__Passage provided__.
Sunday, April 21, 2019

Heliocentrism and Epistemology

Descartes' thought experiment can be interpreted as aiming at improving the Medieval Proofs of the Existence of God--by proving that I Exist, thereby upgrading an argument in which that proposition is the premise, from valid to sound.  It can also be interpreted as an attempt to reckon with the Epistemological implications of Heliocentrism, which, given the fates of Bruno and Galileo, is likely of paramount concern to him.  Tending to support this interpretation are the contents of his works surrounding the Meditations, including the publication of his advocacy of Heliocentrism almost immediately after.  But if so, his thought experiment misdiagnoses the Epistemological problem involved.  For, the error of the cognitive basis of the now discredited Geocentrism--the perception that the Sun is in motion while the Earth is at rest--is not that it is a dream, an hallucination, a deception, etc.  It is that some sense data have been misinterpreted due to a faulty inference, i. e. that it is the Sun, not the Earth, that is in motion as its apparent location in the sky changes.  Plainly, furthermore, improving the proofs of the Existence of God, the ground in the Meditation of renewed confidence in external perception, does not correct the perceptual error that is at the basis of Geocentrism.  Conversely, what that error illustrates is that if any sense datum in his thought experiment is dubious, it is because it is incomplete, not because it is a fabrication of some kind.  For example, another sense datum, i. e. the feeling of his finger as he sticks it in the apparent fire, would likely undermine the hypothesis that the fire does not in fact exist.  In other words, Heliocentrism tends to support a Comprehensiveness, rather than a Correspondence, theory of Truth. So, the Meditations are more effective as a Theological exercise than as an Epistemological one.

__Description of the task__. Using the post on heliocentrism and epistemology, decide whether each statement agrees with it, answering yes or no and quoting the words that settle it: (a) Descartes published his advocacy of Heliocentrism soon after the Meditations; (b) the error behind Geocentrism is that its perception is a dream or hallucination; (c) the Meditations work better as an Epistemological exercise than as a Theological one.

__Extracted data__.

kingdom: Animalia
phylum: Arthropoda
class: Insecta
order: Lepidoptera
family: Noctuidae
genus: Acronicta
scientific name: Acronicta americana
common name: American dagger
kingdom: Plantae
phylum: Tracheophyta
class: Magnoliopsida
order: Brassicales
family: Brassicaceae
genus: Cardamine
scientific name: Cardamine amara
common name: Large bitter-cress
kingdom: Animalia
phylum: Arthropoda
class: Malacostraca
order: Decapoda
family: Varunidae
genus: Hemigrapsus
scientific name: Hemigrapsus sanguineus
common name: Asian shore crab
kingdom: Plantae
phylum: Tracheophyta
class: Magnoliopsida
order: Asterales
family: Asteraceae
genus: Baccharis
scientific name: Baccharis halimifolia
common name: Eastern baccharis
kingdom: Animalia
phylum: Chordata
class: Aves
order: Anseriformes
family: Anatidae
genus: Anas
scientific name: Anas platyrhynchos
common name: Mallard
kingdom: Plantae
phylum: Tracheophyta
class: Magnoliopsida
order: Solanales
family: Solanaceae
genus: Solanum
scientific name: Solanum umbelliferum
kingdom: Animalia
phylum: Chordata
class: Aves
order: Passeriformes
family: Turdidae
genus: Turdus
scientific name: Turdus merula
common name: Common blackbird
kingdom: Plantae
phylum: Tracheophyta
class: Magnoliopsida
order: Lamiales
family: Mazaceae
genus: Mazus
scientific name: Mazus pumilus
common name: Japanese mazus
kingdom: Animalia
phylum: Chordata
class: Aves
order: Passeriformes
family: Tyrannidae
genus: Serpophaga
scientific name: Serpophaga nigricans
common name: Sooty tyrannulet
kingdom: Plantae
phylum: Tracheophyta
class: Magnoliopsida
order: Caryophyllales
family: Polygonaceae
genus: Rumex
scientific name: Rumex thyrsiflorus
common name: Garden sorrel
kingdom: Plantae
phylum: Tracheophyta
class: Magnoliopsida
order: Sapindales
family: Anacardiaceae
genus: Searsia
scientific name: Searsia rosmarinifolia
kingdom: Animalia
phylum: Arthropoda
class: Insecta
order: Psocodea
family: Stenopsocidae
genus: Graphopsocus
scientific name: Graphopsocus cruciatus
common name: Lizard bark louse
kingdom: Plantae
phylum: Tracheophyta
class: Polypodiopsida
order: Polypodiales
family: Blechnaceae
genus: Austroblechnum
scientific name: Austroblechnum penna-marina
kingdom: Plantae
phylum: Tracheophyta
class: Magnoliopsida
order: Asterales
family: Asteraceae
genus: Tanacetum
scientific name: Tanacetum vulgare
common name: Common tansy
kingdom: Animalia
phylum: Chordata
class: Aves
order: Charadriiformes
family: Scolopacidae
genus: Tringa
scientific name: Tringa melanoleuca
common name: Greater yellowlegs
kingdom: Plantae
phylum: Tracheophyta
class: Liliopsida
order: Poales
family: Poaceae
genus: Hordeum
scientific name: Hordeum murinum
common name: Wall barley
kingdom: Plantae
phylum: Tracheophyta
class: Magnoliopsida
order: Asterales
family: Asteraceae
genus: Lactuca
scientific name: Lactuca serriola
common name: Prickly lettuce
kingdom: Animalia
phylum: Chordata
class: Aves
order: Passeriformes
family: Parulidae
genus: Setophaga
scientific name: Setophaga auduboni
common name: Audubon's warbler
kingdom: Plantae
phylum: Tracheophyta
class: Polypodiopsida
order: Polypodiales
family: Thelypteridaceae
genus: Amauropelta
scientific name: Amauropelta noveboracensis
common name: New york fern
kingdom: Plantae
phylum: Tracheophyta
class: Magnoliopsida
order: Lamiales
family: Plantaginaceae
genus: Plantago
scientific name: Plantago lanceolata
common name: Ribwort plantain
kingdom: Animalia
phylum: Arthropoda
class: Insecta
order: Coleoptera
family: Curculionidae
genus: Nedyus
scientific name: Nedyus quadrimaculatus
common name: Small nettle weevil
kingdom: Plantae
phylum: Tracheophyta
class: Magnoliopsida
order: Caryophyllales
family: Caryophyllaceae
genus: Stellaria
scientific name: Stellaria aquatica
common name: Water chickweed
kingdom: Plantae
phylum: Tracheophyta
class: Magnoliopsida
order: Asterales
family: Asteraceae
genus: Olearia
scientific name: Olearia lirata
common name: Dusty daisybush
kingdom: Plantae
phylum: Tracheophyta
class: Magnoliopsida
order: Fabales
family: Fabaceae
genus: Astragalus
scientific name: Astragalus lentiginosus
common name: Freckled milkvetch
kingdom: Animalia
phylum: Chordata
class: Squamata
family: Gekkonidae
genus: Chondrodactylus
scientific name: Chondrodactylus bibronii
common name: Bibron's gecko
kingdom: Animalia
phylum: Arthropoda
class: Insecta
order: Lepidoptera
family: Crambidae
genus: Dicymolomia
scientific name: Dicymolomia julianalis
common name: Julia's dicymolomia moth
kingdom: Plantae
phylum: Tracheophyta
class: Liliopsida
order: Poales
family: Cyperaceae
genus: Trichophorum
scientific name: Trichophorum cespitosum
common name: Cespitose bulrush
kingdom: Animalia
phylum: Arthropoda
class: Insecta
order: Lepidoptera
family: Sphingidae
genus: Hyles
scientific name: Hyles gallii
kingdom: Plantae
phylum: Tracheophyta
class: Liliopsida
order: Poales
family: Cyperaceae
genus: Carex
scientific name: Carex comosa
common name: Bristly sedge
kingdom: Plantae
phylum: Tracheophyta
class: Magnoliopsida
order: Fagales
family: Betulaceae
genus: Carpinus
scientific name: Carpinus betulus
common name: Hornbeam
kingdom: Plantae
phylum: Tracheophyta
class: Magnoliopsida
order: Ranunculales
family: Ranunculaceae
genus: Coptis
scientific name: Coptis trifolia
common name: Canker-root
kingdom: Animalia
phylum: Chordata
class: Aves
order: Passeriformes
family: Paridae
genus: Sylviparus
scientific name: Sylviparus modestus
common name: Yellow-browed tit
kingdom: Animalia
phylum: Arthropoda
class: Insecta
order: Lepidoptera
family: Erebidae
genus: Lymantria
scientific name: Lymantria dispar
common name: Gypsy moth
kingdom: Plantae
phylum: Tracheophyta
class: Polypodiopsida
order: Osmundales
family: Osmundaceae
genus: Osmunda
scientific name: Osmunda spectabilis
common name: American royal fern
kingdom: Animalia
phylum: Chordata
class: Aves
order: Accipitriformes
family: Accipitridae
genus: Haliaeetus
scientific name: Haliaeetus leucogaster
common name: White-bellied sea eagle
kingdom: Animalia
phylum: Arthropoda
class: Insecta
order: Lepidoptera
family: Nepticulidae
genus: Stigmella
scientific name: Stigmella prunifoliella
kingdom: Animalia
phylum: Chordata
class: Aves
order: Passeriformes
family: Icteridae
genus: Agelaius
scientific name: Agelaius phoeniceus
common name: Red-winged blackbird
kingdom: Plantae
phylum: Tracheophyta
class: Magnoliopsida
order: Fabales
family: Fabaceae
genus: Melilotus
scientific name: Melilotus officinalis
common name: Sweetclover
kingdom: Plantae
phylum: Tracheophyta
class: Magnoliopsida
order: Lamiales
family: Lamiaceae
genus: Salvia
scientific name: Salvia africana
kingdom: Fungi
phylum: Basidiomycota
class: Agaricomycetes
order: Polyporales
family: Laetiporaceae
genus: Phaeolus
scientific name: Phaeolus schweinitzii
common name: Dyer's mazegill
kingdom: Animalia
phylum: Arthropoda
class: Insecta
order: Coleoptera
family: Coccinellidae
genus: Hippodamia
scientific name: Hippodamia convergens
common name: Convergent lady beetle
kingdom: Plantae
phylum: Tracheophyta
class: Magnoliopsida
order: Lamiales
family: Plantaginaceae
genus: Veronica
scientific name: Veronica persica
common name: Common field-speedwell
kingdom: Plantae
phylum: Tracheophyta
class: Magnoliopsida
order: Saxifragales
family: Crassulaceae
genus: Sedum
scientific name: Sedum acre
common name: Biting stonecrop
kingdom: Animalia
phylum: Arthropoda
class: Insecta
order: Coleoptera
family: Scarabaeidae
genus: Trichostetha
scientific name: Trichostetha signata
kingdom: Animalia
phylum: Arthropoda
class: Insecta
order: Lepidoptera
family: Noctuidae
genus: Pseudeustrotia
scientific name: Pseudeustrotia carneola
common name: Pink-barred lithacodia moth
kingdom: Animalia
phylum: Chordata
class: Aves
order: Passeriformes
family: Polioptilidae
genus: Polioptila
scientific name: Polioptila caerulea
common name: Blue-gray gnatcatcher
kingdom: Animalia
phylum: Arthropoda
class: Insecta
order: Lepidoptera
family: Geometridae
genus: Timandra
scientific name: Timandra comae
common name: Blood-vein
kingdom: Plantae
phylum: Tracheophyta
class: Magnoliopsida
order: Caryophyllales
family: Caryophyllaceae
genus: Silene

__Written response__.
(a) Yes: "including the publication of his advocacy of Heliocentrism almost immediately after."
(b) No: "is not that it is a dream, an hallucination, a deception, etc."
(c) No: "the Meditations are more effective as a Theological exercise than as an Epistemological one."